司曼琪說著,身子微微靠近戚錦川,眼中閃過一絲精光。
“如果你實在下不去手的話,就讓我來。反正我和他沒有什麽關係,也不會心軟的。隻要拿到dna的檢驗報告,我們就馬上去取那份遺囑!”
“你們怎麽可以這樣做!”
童菡站在一旁,胸口劇烈起伏著。原來他的孩子就是因為他們的私心而慘遭毒手的嗎?她可憐的孩子還那麽小,憑什麽要讓他來承受這些痛苦?
司曼琪的那些話就仿佛是一把匕首,狠狠的刺中她的心髒,反複的刺入。心口淌著血,幽幽望著他們的麵容,眉頭緊緊皺起。
“哇哇!”
空間漸漸變得有些扭曲,耳邊充斥著尖銳刺耳的聲音。像是有什麽人在哭泣,狠厲的穿透層層阻隔,直直落在她的耳中。
“是誰?到底是誰?”
童菡神色痛苦的捂著耳朵,茫然的看著四周,不知道到底是誰在哭泣。心神猛然顫抖著,卻不知道為什麽。
聽著那個哭聲,她仿佛感同身受一般。清楚的明白他的痛苦,雖然不知道他到底在經曆著什麽,但那種感覺還是讓她深刻。
“啊!”的一聲崩潰的大喊,童菡滿身汗水的從床上做起什麽,整個人仿佛從水中撈出來一般,發絲濕潤的貼在額頭前。
呼吸急促的大口大口的吸著空氣,在這靜謐的夜裏漸漸放大。童菡抬頭環視著熟悉的環境,輕輕呼出一口。
“原來又是夢!”
呢喃著這句話,身體癱軟的倒在床上。抬手覆在胸口的位置,心跳躁動不安,咚咚有力跳動著。
這種情況已持續一周了,隻要她閉上眼睛,就會不停的做噩夢,然後一身汗水的醒來。身後摸了一下濕潤的枕頭,輕笑。
“果然,又哭了。”
起身緩步走到來到衛生間,捧著水澆在臉上,冰涼的觸感讓她的神智漸漸恢複清明。抬頭與鏡子中的自己對視,頭發淩亂的披在身後,臉色蒼白,眼角帶著淡淡的烏青,就仿若深夜觸摸的鬼魂一般。
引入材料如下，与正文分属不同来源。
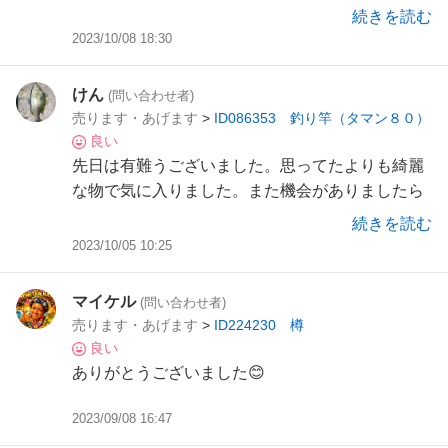
続きを読む
2023/10/08 18:30
けん
(問い合わせ者)
売ります・あげます
>
ID086353 釣り竿（タマン８０）
良い
先日は有難うございました。思ってたよりも綺麗
な物で気に入りました。また機会がありましたら
宜しくお願いします。
続きを読む
2023/10/05 10:25
マイケル
(問い合わせ者)
売ります・あげます
>
ID224230 樽
良い
ありがとうございました😊
2023/09/08 16:47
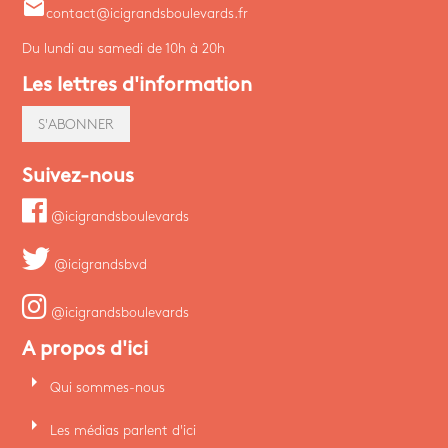
email
contact@icigrandsboulevards.fr
Du lundi au samedi de 10h à 20h
Les lettres d'information
S'ABONNER
Suivez-nous
@icigrandsboulevards
@icigrandsbvd
@icigrandsboulevards
A propos d'ici
arrow_right
Qui sommes-nous
arrow_right
Les médias parlent d'ici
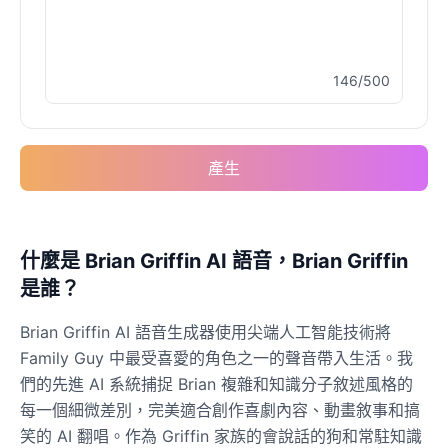
146/500
產生
什麼是 Brian Griffin AI 語音，Brian Griffin
是誰？
Brian Griffin AI 語音生成器使用尖端人工智能技術將
Family Guy 中最受喜愛的角色之一的聲音帶入生活。我
們的先進 AI 系統捕捉 Brian 複雜和知識分子敘述風格的
每一個細微差別，完美適合創作喜劇內容、動畫敘事和搞
笑的 AI 翻唱。作為 Griffin 家族的會說話的狗和常駐知識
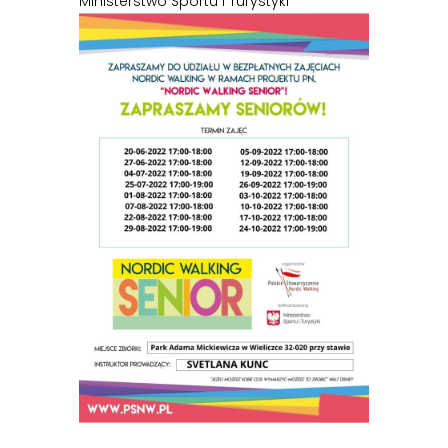
Ministerstwo Sportu i Turystyki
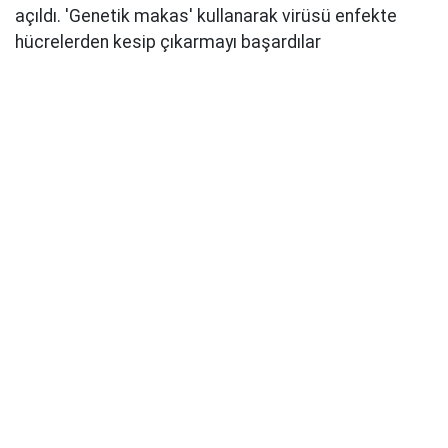
açıldı. 'Genetik makas' kullanarak virüsü enfekte
hücrelerden kesip çıkarmayı başardılar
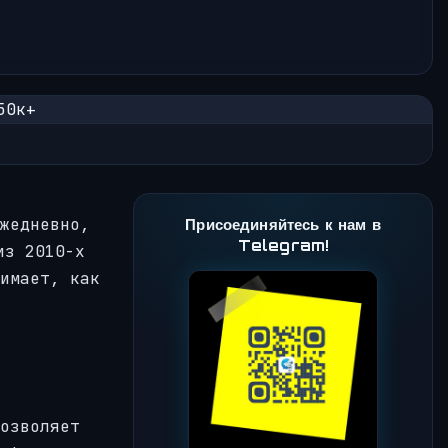
жедневно,
Присоединяйтесь к нам в
Telegram!
из 2010-х
имает, как
озволяет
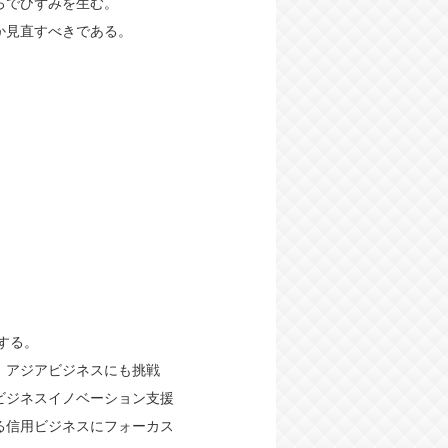
ろでひずみを生む。
か見直すべきである。
する。
、アジアビジネスにも挑戦
ビジネスイノベーション支援
る信用ビジネスにフォーカス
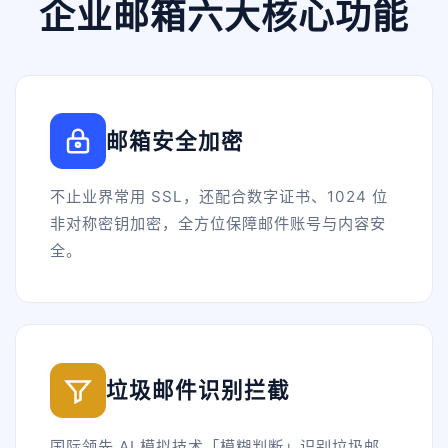
企业邮箱六大核心功能
邮箱安全加密
不止业界常用 SSL，还配合数字证书、1024 位
非对称密钥加密，全方位保障邮件账号与内容安
全。
垃圾邮件识别拦截
国际领先 AI 模拟技术「模糊判断」识别垃圾邮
“童菡,你究竟怎麽了,就因為他那次醉酒闖入,把自己折騰成這幅人不人鬼不鬼的樣子,真的值得嗎?
他不愛你,不是清楚明擺的?為什麽你要一次次的彌足深陷,就是不知道悔改。”
深夜不知道是誰的一聲輕歎,帶著些許的無奈,漸漸蔓延開來。將人心底的痛苦放大,狠狠磨礪著他們的神經,直至癲狂。
樓下,一輛純黑色的車子停靠在哪裏,車窗邊散落一地的煙蒂。
“怎麽又亮了?”本章已閱讀完畢(請點擊下一章繼續閱讀!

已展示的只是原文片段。